Brendon Cronenberg’s new film “Infinity Pool” is his another striking piece of work which is not only perversely provocative but also gruesomely violent. Like his previous film “Possessor” (2020), it often unsettles us a lot via a series of very disturbing moments of violence and madness, but it still engages and fascinates us under his skillful direction, and the overall result surely confirms that Cronenberg is indeed a talented filmmaker which may have his own genre territory just like his famous filmmaker father David Cronenberg.
At first, we are introduced to James (Alexander Skarsgård) and Em (Cleopatra Coleman), a young married couple enjoying their luxurious summer vacation at a resort located in the seaside area of some fictional Eastern European country. Nothing much has happened around them and many other guests, but we cannot help but observe how insular and isolated the resort really is. For their safety, the guests are not allowed to go outside the resort and its surrounding area which is heavily guarded to say the least, and we come to gather that they are not so welcomed much by those local people out there.
When James and Em later happen to get themselves involved with a young woman named Gabi (Mia Goth) and her older husband, we get to know a bit more about James. Although he published his first novel several years ago, he still does not know what to write next while going nowhere in his supposedly promising career, and it is clear that he feels rather ashamed about how he has depended a lot on his wife, whose father is incidentally the owner of the company which published his first novel.
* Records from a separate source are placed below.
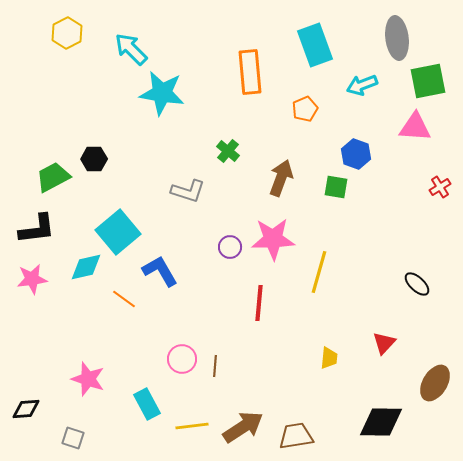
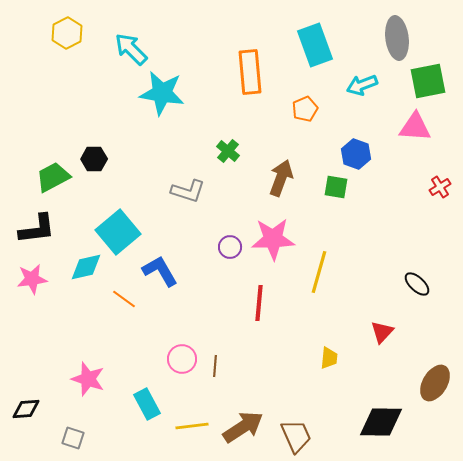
red triangle at (384, 343): moved 2 px left, 11 px up
brown trapezoid at (296, 436): rotated 75 degrees clockwise
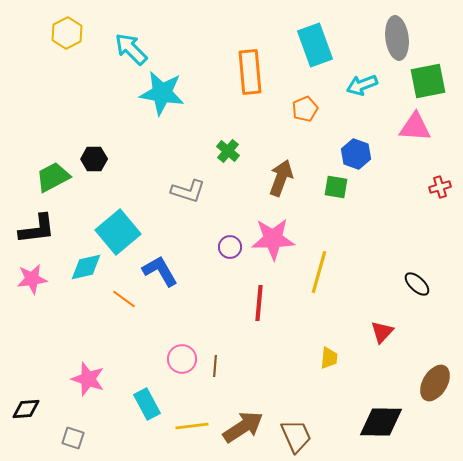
red cross at (440, 187): rotated 15 degrees clockwise
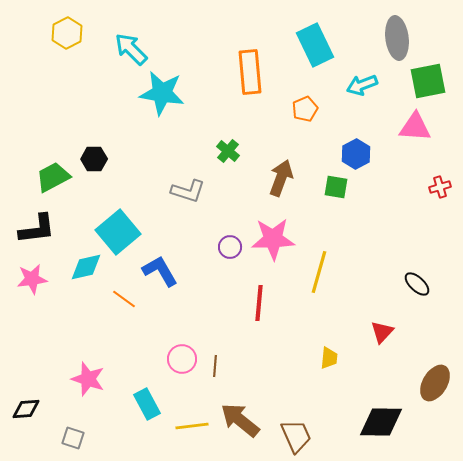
cyan rectangle at (315, 45): rotated 6 degrees counterclockwise
blue hexagon at (356, 154): rotated 12 degrees clockwise
brown arrow at (243, 427): moved 3 px left, 7 px up; rotated 108 degrees counterclockwise
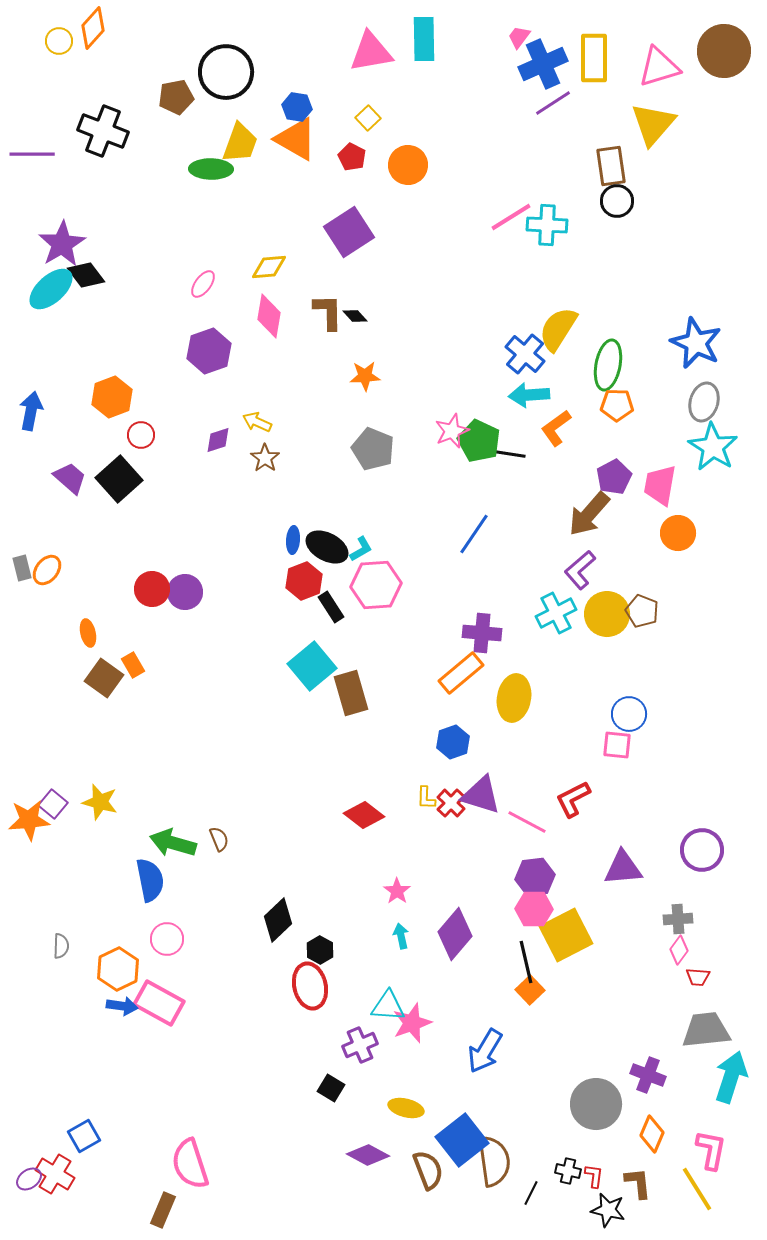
Anyway, Gabi and her husband suggest that Em and James should have some fun time with them outside the resort, and James and Em eventually go outside along with Gabi and her husband despite their reservation. While these four people are spending some time at a remote place, Gabi suddenly approaches to James when he happens to be alone for a little private business of his at one point, and he soon finds himself in a very embarrassing situation because of what Gabi commits without any hesitation.
However, that turns out to be almost nothing compared to another sudden trouble happening to James and others not long after that. While driving them back to the resort in the middle of the night, James, who happens to be considerably drunk, inadvertently hits some local person on the road, and he is thrown into more panic and fear when he is subsequently arrested by the local police on the next day. According to the local law, he must be executed even though his act of manslaughter was completely accidental, and it seems that there is no way out for him no matter how much he protests.
However, it turns out that there is actually a legal loophole ready for those unfortunate foreign people like him. All James and Em will have to do is paying enough for getting him cloned somehow, and the resulting clone, who is identical to him not only physically but also mentally, will be promptly executed instead as watched by him and several other people including the family members of the victim.
Once the execution is done, James and Em are ready to leave as soon as possible, but, what do you know, James finds himself stuck in the resort due to a small problem with his passport, and then he gets himself involved more with Gabi and her husband and their “special” group. They all had that weird experience of getting themselves cloned for not getting executed, and they are quite ready to make James embrace their depraved lifestyle which is probably resulted from how they have been able to get away with murder more than once.
While understandably reluctant at first, James slowly lets himself tumble into more depravity and debauchery along with his new friends, and the movie throws shocking moments of cruelty and violence to us. Totally free from their legal comeuppance, James’ new friends are willing to do whatever they are pleased to do right now, and they come to look more like monstrous humanoids instead of real human beings. At one point, they commit a heinous act of home invasion just for their twisted fun, and then they kill several persons as a result, but, of course, they soon get freed as their clones are quickly executed.
The movie begins to spin its wheels during the last act, but Cronenberg continues to generate more discomfort and nervousness along the story. There are several psychedelic hallucinogenic moments which powerfully reflect James’ growing confusion and implosion, and everything eventually culminates to a loony bloody moment as he is coerced to go through a sort of transformative act by Gabi and her gangs. Thanks to Alexander Skarsgård’s committed acting, this moment is delivered with full dramatic impact, and Mia Goth, who is no stranger to violent horror films considering her breakout performance in Ti West’s “X” (2022) and “Pearl” (2022), delightfully chews every moment of hers in the film while Cleopatra Coleman is unfortunately under-utilized in contrast as stuck in her thankless supporting role.
Although I think it could delve deeper into its story and characters, “Infinity Pool” is still impressive mainly for its style and mood, and it will be interesting to see what Cronenberg will do next after this film. He shows his considerable potential as he previously did in “Possessor”, and I can only hope that these two films will be regarded as the preludes for better things to come from him in the future.